TESTO DI LETTURA:
┄┄┄┄┄┄
4.2 La qualificazione del contratto come preliminare o definitivo costituisce pertanto un accertamento di fatto, incensurabile in sede di legittimità, se sorretto da motivazione adeguata e non inficiata da vizi logici o giuridici e sia il risultato di un’interpretazione condotta nel rispetto delle regole di ermeneutica contrattuale, dettate dall’art. 1362 c.c., e segg. (Sez. 1^ 17.1.2001 n. 564, Rv. 543180; conformi Sez. 1^ 2.11.1998 n. 10961, Rv. 520292; Sez. 5^ 4.10.2006 n. 21381, Rv. 593259).

5. Sia in dottrina che in giurisprudenza è nota poi la differenza intercorrente tra il contratto preliminare proprio (quello sopra menzionato) e quello cd. “improprio”, in cui le parti, nell’assumere l’obbligo della prestazione del consenso al contratto definitivo, convengono l’anticipata esecuzione di alcune delle obbligazioni nascenti dal contratto (da qui la definizione di tale figura contrattuale, come contratto ad effetti anticipati) quale la consegna immediata del bene al promissario acquirente, con o senza corrispettivo. Tale particolare tipo di atto di fatto è equiparabile al definitivo in quanto ha un effetto traslativo immediato, fermo l’obbligo per le parti di riprodurre il consenso in una forma determinata (soprattutto ai fini della trascrizione). Si tratta di una figura contrattuale molto diffusa nella pratica delle transazioni immobiliari avente la recondita finalità di non manifestare nell’atto pubblico, per ragioni fiscali, il reale contenuto dell’atto.
┄┄┄┄┄┄
ISTRUZIONI:
1. Rispondi in breve a queste domande sul brano sul contratto preliminare:
(a) Quale articolo del codice civile detta le regole di ermeneutica contrattuale?
(b) Con quale definizione viene indicato il contratto preliminare improprio?
(c) Per quali ragioni, in questa figura contrattuale, il reale contenuto dell'atto non viene manifestato nell'atto pubblico?
2. Trascrivi fedelmente la parte del brano sul contratto preliminare compresa tra "4.2 La qualificazione" e "21381, Rv. 593259).", estremi inclusi.
3. Prosegui il brano sul contratto preliminare a partire dalla sua ultima frase.
Le voci riportate più avanti non hanno alcun rapporto con il brano sul contratto preliminare.
┄┄┄┄┄┄
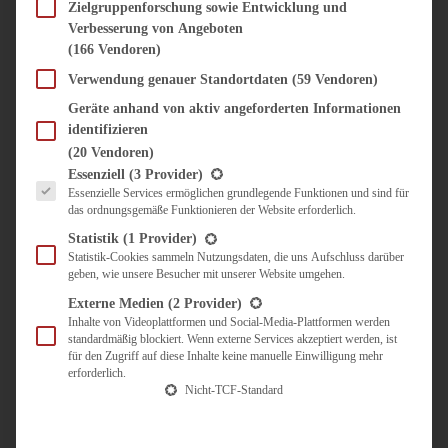
SÜSS & HERZHAFT
Zielgruppenforschung sowie Entwicklung und
Verbesserung von Angeboten
BROTAUFSTRICH
(166 Vendoren)
BRUNCH & FRÜHSTÜCK
DIPS, SAUCEN, CHUTNEYS
Verwendung genauer Standortdaten
(59 Vendoren)
KINDER-LIEBLINGSESSEN
Geräte anhand von aktiv angeforderten Informationen
KÜCHENGESCHENKE
identifizieren
OMAS REZEPTE
(20 Vendoren)
TARTES UND PIES
Es folgt eine Liste der Service-Gruppen, für die eine Einwilligung erteilt werden kann.
Essenziell
(3 Provider)
Essenzielle Services ermöglichen grundlegende Funktionen und sind für
UNTERWEGS
das ordnungsgemäße Funktionieren der Website erforderlich.
REISETIPPS
Statistik
(1 Provider)
KULINARISCH UNTERWEGS
Statistik-Cookies sammeln Nutzungsdaten, die uns Aufschluss darüber
geben, wie unsere Besucher mit unserer Website umgehen.
ÜBER MICH
ZUSAMMENARBEIT
Externe Medien
(2 Provider)
Inhalte von Videoplattformen und Social-Media-Plattformen werden
standardmäßig blockiert. Wenn externe Services akzeptiert werden, ist
für den Zugriff auf diese Inhalte keine manuelle Einwilligung mehr
erforderlich.
Nicht-TCF-Standard
Suche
┄┄┄┄┄┄
SOLUZIONI:
1.
(a) L'art. 1362 c.c. e seguenti.
(b) Contratto ad effetti anticipati.
(c) Per ragioni fiscali.

2.
4.2 La qualificazione del contratto come preliminare o definitivo costituisce pertanto un accertamento di fatto, incensurabile in sede di legittimità, se sorretto da motivazione adeguata e non inficiata da vizi logici o giuridici e sia il risultato di un’interpretazione condotta nel rispetto delle regole di ermeneutica contrattuale, dettate dall’art. 1362 c.c., e segg. (Sez. 1^ 17.1.2001 n. 564, Rv. 543180; conformi Sez. 1^ 2.11.1998 n. 10961, Rv. 520292; Sez. 5^ 4.10.2006 n. 21381, Rv. 593259).

3.
5.1 Come ha avuto modo di precisare la giurisprudenza di questa Corte, in relazione a tale peculiare figura contrattuale con la quale le parti, nell’assumere l’obbligo della prestazione del consenso al contratto definitivo, convengono l’anticipata esecuzione di alcune delle obbligazioni nascenti dal contratto, quale la consegna immediata del bene al promissario acquirente, con o senza corrispettivo, si afferma che la disponibilità del bene ha luogo con la piena consapevolezza da parte dei contraenti che l’effetto traslativo non si è ancora verificato, risultando piuttosto dal titolo l’altruità della cosa (v. da ultimo Sez. 1^ 9.6.2011 n. 12634, Rv. 618361; conforme S.U. 27.3.2008 n. 7930, Rv. 602815).

6. Alla stregua di tali principi osserva il Collegio che nel caso in esame la Commissione Tributaria Regionale si è uniformata alle dette regole interpretative, avendo, sia pure richiamando per relationem la sentenza di primo grado, analiticamente motivata sul punto, qualificato l’atto come contratto definitivo sulla base di alcuni elementi univocamente sintomatici della definitività di quell’atto.

6.1 In particolare la Commissione Tributaria Regionale ha tratto tale convincimento oltre che dall’analisi della scrittura privata allegata all’atto di appello, dalle stesse espressioni adoperate dalla parte nel proprio ricorso introduttivo e nel successivo atto di appello (laddove la ricorrente afferma di aver venduto con scrittura privata del 7.7.2003 al sig. M.C. il cespite oggetto dell’accertamento).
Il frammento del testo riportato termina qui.